I don’t know whether to laugh, cry, or scream. Today in my news feed I found a short article from the online site of Health Data Management magazine, Nurses Union Rails Against ‘Unproven’ Medical Technology. About the only thing I can commend it for is that the headline puts ‘unproven’ in quotation marks.
It serves as a PR prop for an advertising campaign of, sad to say, a nurses’ union. Now, mind you, I am not intrinsically opposed to the concept of nurses organized to better their working conditions and to bargain for competitive wages. I am on the board of directors for a district of my state nurses’ association, and the state-wide unit is heavily engaged in representation of working nurses as a collective bargaining unit.
The union’s press release, which is generously parroted by a supposedly respected health IT site, uses a theme that I have no quarrel with, Insist on a Registered Nurse. But the release itself consists of unsubstantiated attacks on all manner of technological advances that touch the patient care workplace. Prominently featured is a three-and-a-half minute “fun new video” titled “Computer Care.” Those in the field will immediately discount it as being 100% parody, from the bean-counting administrator to the computer geek trying to enter data into the system while the patient has a heart attack. But, of course, those in the field are not the target audience. It is the general public, who are being encouraged to rebel against electronic health records (EHRs) and the like, and to equate more technology with fewer nurses.
The press release repeatedly claims that EHR technology is “frighteningly” unsafe and experimental, and that countless lives are endangered on a daily basis by its use. Not one shred of evidence is adduced to support this assertion. It falsely states that EHRs “dictate treatment for patients.” In fact, while they do a decent job of using sophisticated clinical decision support algorithms to suggest best practice guidelines that a clinician might consider, they do not dictate the care provided. Supposedly the systems “too often fail.” No context is provided; how many times is “too often”? In reality, unplanned downtime is rare, and when nurses participate in well-executed planning for such events, patient care can proceed with a minimum of detrimental effect.
It makes a fallacious connection between improved electronic tools in hospitals and the shift from inpatient to ambulatory and population based care. It even tries to tie EHR adoption to the perceived disparity in U.S. health statistics like infant mortality and life expectancy.

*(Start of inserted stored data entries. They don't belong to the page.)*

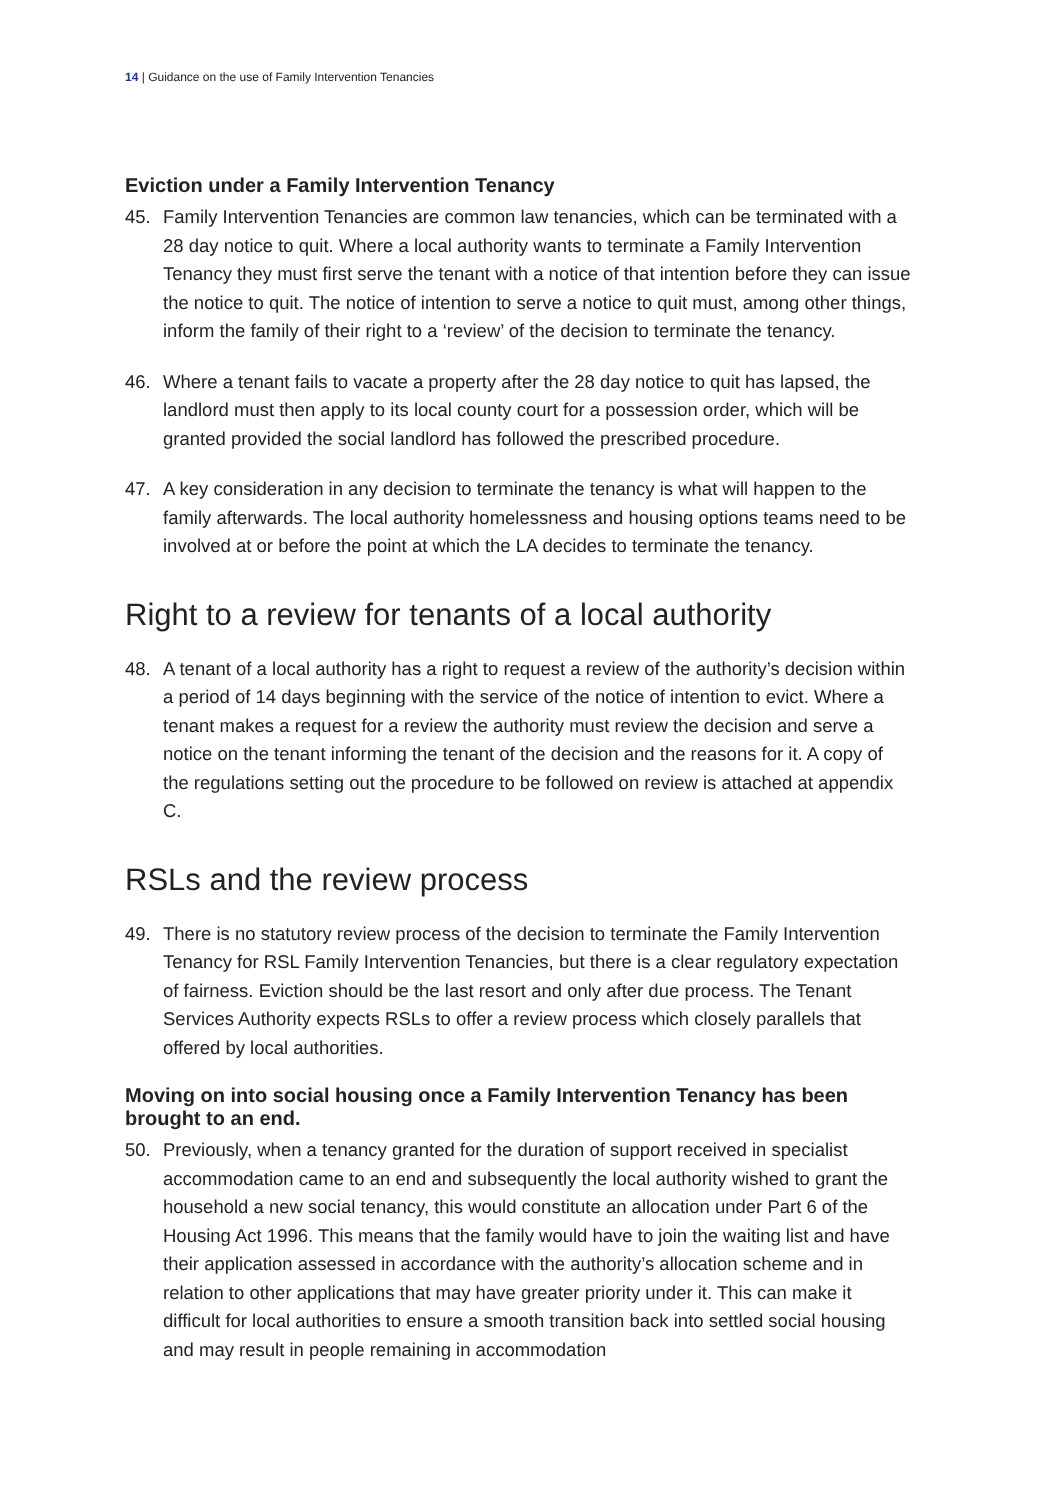14 | Guidance on the use of Family Intervention Tenancies
Eviction under a Family Intervention Tenancy
45. Family Intervention Tenancies are common law tenancies, which can be terminated with a 28 day notice to quit. Where a local authority wants to terminate a Family Intervention Tenancy they must first serve the tenant with a notice of that intention before they can issue the notice to quit. The notice of intention to serve a notice to quit must, among other things, inform the family of their right to a ‘review’ of the decision to terminate the tenancy.
46. Where a tenant fails to vacate a property after the 28 day notice to quit has lapsed, the landlord must then apply to its local county court for a possession order, which will be granted provided the social landlord has followed the prescribed procedure.
47. A key consideration in any decision to terminate the tenancy is what will happen to the family afterwards. The local authority homelessness and housing options teams need to be involved at or before the point at which the LA decides to terminate the tenancy.
Right to a review for tenants of a local authority
48. A tenant of a local authority has a right to request a review of the authority’s decision within a period of 14 days beginning with the service of the notice of intention to evict. Where a tenant makes a request for a review the authority must review the decision and serve a notice on the tenant informing the tenant of the decision and the reasons for it. A copy of the regulations setting out the procedure to be followed on review is attached at appendix C.
RSLs and the review process
49. There is no statutory review process of the decision to terminate the Family Intervention Tenancy for RSL Family Intervention Tenancies, but there is a clear regulatory expectation of fairness. Eviction should be the last resort and only after due process. The Tenant Services Authority expects RSLs to offer a review process which closely parallels that offered by local authorities.
Moving on into social housing once a Family Intervention Tenancy has been brought to an end.
50. Previously, when a tenancy granted for the duration of support received in specialist accommodation came to an end and subsequently the local authority wished to grant the household a new social tenancy, this would constitute an allocation under Part 6 of the Housing Act 1996. This means that the family would have to join the waiting list and have their application assessed in accordance with the authority’s allocation scheme and in relation to other applications that may have greater priority under it. This can make it difficult for local authorities to ensure a smooth transition back into settled social housing and may result in people remaining in accommodation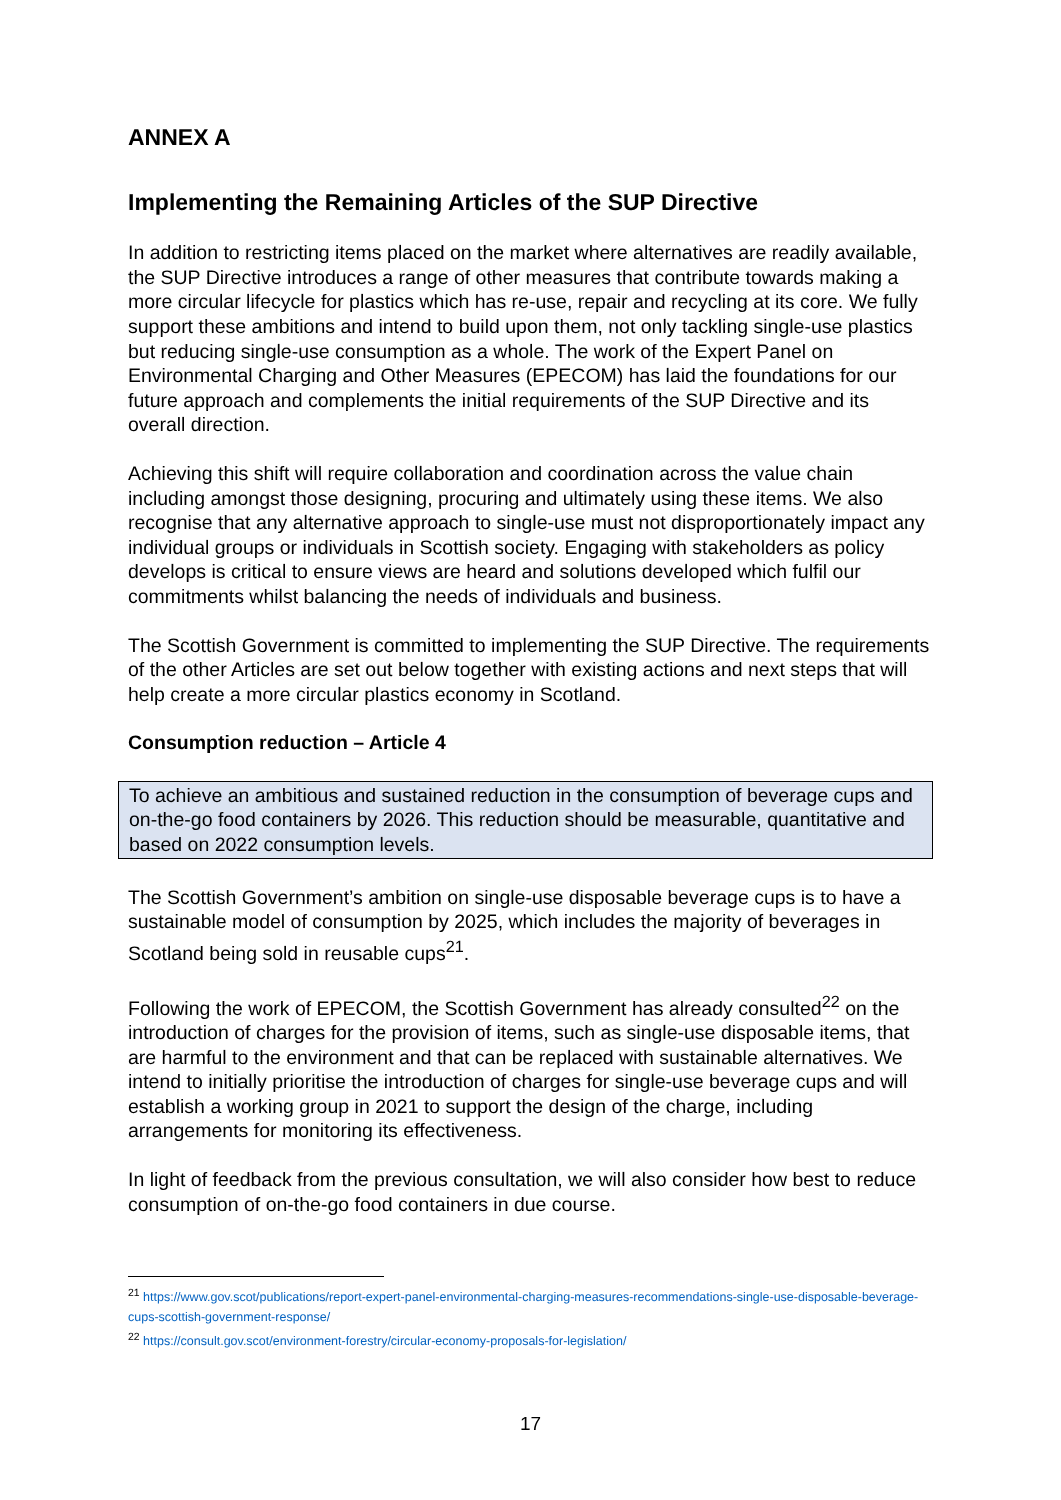ANNEX A
Implementing the Remaining Articles of the SUP Directive
In addition to restricting items placed on the market where alternatives are readily available, the SUP Directive introduces a range of other measures that contribute towards making a more circular lifecycle for plastics which has re-use, repair and recycling at its core. We fully support these ambitions and intend to build upon them, not only tackling single-use plastics but reducing single-use consumption as a whole. The work of the Expert Panel on Environmental Charging and Other Measures (EPECOM) has laid the foundations for our future approach and complements the initial requirements of the SUP Directive and its overall direction.
Achieving this shift will require collaboration and coordination across the value chain including amongst those designing, procuring and ultimately using these items. We also recognise that any alternative approach to single-use must not disproportionately impact any individual groups or individuals in Scottish society. Engaging with stakeholders as policy develops is critical to ensure views are heard and solutions developed which fulfil our commitments whilst balancing the needs of individuals and business.
The Scottish Government is committed to implementing the SUP Directive. The requirements of the other Articles are set out below together with existing actions and next steps that will help create a more circular plastics economy in Scotland.
Consumption reduction – Article 4
To achieve an ambitious and sustained reduction in the consumption of beverage cups and on-the-go food containers by 2026. This reduction should be measurable, quantitative and based on 2022 consumption levels.
The Scottish Government’s ambition on single-use disposable beverage cups is to have a sustainable model of consumption by 2025, which includes the majority of beverages in Scotland being sold in reusable cups<sup>21</sup>.
Following the work of EPECOM, the Scottish Government has already consulted<sup>22</sup> on the introduction of charges for the provision of items, such as single-use disposable items, that are harmful to the environment and that can be replaced with sustainable alternatives. We intend to initially prioritise the introduction of charges for single-use beverage cups and will establish a working group in 2021 to support the design of the charge, including arrangements for monitoring its effectiveness.
In light of feedback from the previous consultation, we will also consider how best to reduce consumption of on-the-go food containers in due course.
<sup>21</sup> https://www.gov.scot/publications/report-expert-panel-environmental-charging-measures-recommendations-single-use-disposable-beverage-cups-scottish-government-response/
<sup>22</sup> https://consult.gov.scot/environment-forestry/circular-economy-proposals-for-legislation/
17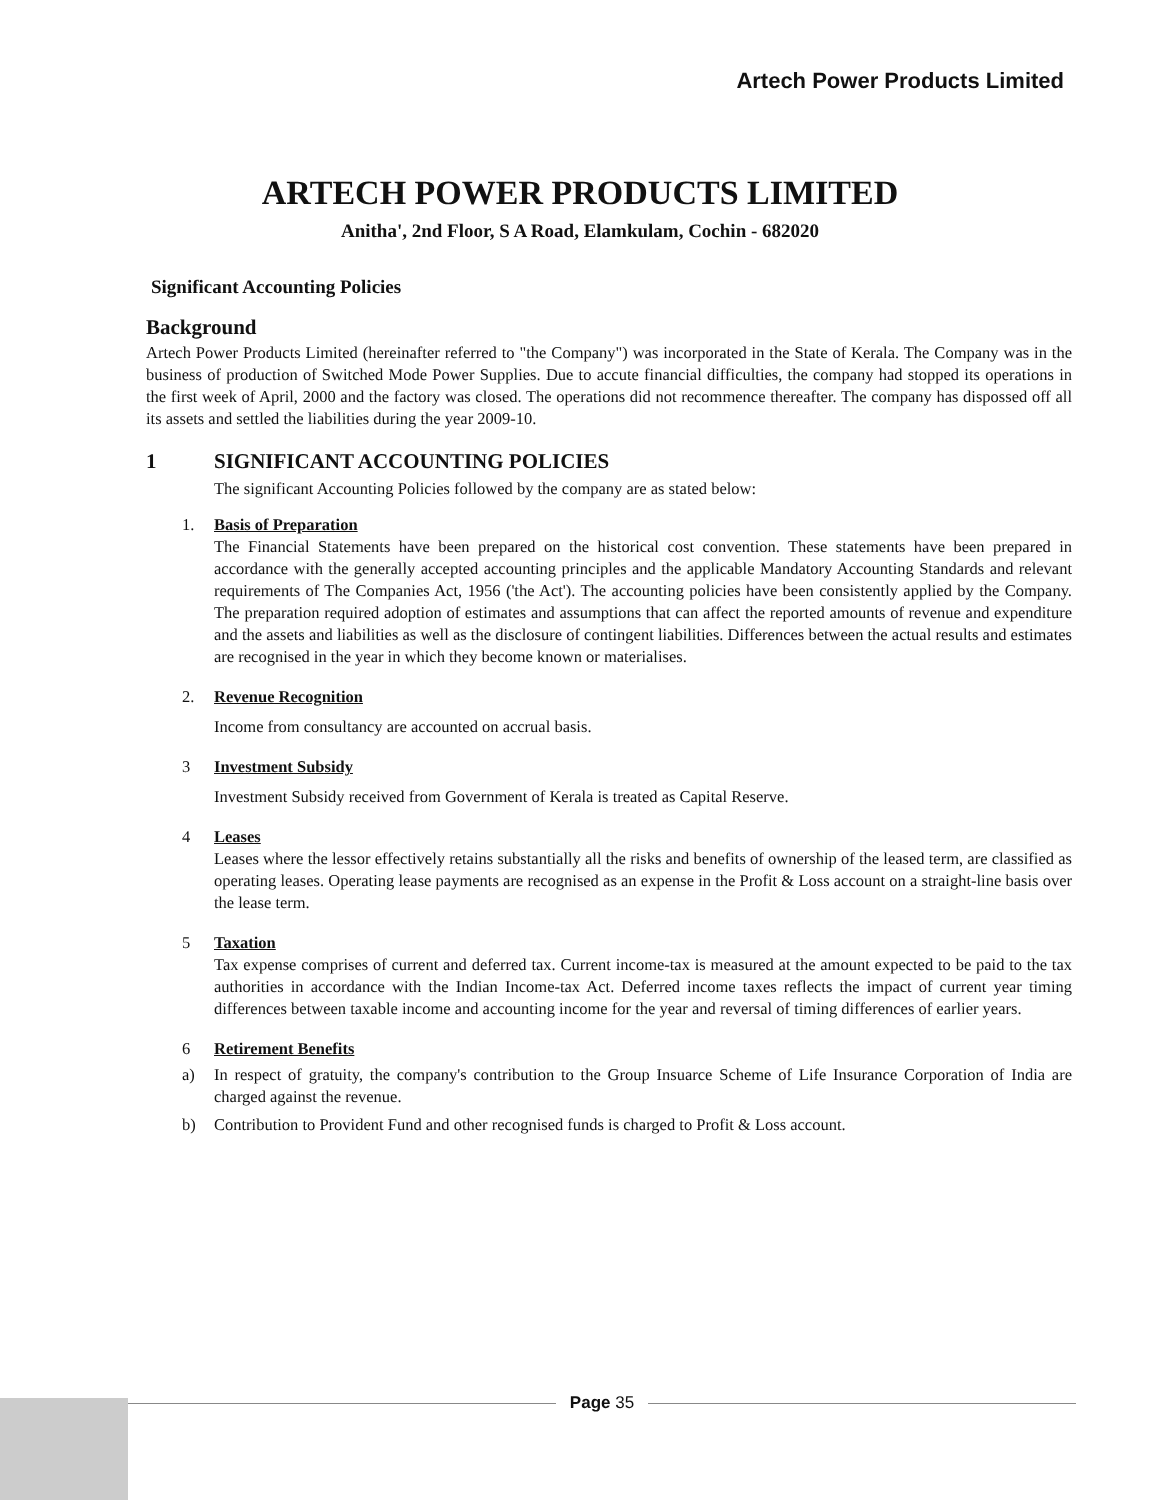Artech Power Products Limited
ARTECH POWER PRODUCTS LIMITED
Anitha', 2nd Floor, S A Road, Elamkulam, Cochin - 682020
Significant Accounting Policies
Background
Artech Power Products Limited (hereinafter referred to "the Company") was incorporated in the State of Kerala. The Company was in the business of production of Switched Mode Power Supplies. Due to accute financial difficulties, the company had stopped its operations in the first week of April, 2000 and the factory was closed. The operations did not recommence thereafter. The company has dispossed off all its assets and settled the liabilities during the year 2009-10.
1 SIGNIFICANT ACCOUNTING POLICIES
The significant Accounting Policies followed by the company are as stated below:
1. Basis of Preparation
The Financial Statements have been prepared on the historical cost convention. These statements have been prepared in accordance with the generally accepted accounting principles and the applicable Mandatory Accounting Standards and relevant requirements of The Companies Act, 1956 ('the Act'). The accounting policies have been consistently applied by the Company. The preparation required adoption of estimates and assumptions that can affect the reported amounts of revenue and expenditure and the assets and liabilities as well as the disclosure of contingent liabilities. Differences between the actual results and estimates are recognised in the year in which they become known or materialises.
2. Revenue Recognition
Income from consultancy are accounted on accrual basis.
3 Investment Subsidy
Investment Subsidy received from Government of Kerala is treated as Capital Reserve.
4 Leases
Leases where the lessor effectively retains substantially all the risks and benefits of ownership of the leased term, are classified as operating leases. Operating lease payments are recognised as an expense in the Profit & Loss account on a straight-line basis over the lease term.
5 Taxation
Tax expense comprises of current and deferred tax. Current income-tax is measured at the amount expected to be paid to the tax authorities in accordance with the Indian Income-tax Act. Deferred income taxes reflects the impact of current year timing differences between taxable income and accounting income for the year and reversal of timing differences of earlier years.
6 Retirement Benefits
a) In respect of gratuity, the company's contribution to the Group Insuarce Scheme of Life Insurance Corporation of India are charged against the revenue.
b) Contribution to Provident Fund and other recognised funds is charged to Profit & Loss account.
Page 35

I expected better from this outfit, but perhaps I was being overly optimistic. Perhaps they would really like to have nurses robbed of useful, life-saving technology. Think of an inpatient care environment without heart monitors, defibrillators, IV pumps to safely deliver drugs made possible by recombinant DNA techniques, lab tests that are resulted in seconds rather than hours—I could go on and on. Not to mention, we would relegate nurses to go back to writing out all their notes, vital signs, etc. in longhand, as well as deciphering the illegible scribbles of others on the care team. Now, that’s dangerous.
Totally unmentioned in this hit piece is the fact that in the most successful EHR implementations, nurse informaticists and staff nurses are integrally involved in the planning, design, implementation, and training. This is precisely because we know that nurses are the patient’s best advocates and will insist on workflows that improve, not worsen, patient safety.
To sum it up, health IT helps make care safer and more efficient. Are nurses really against that?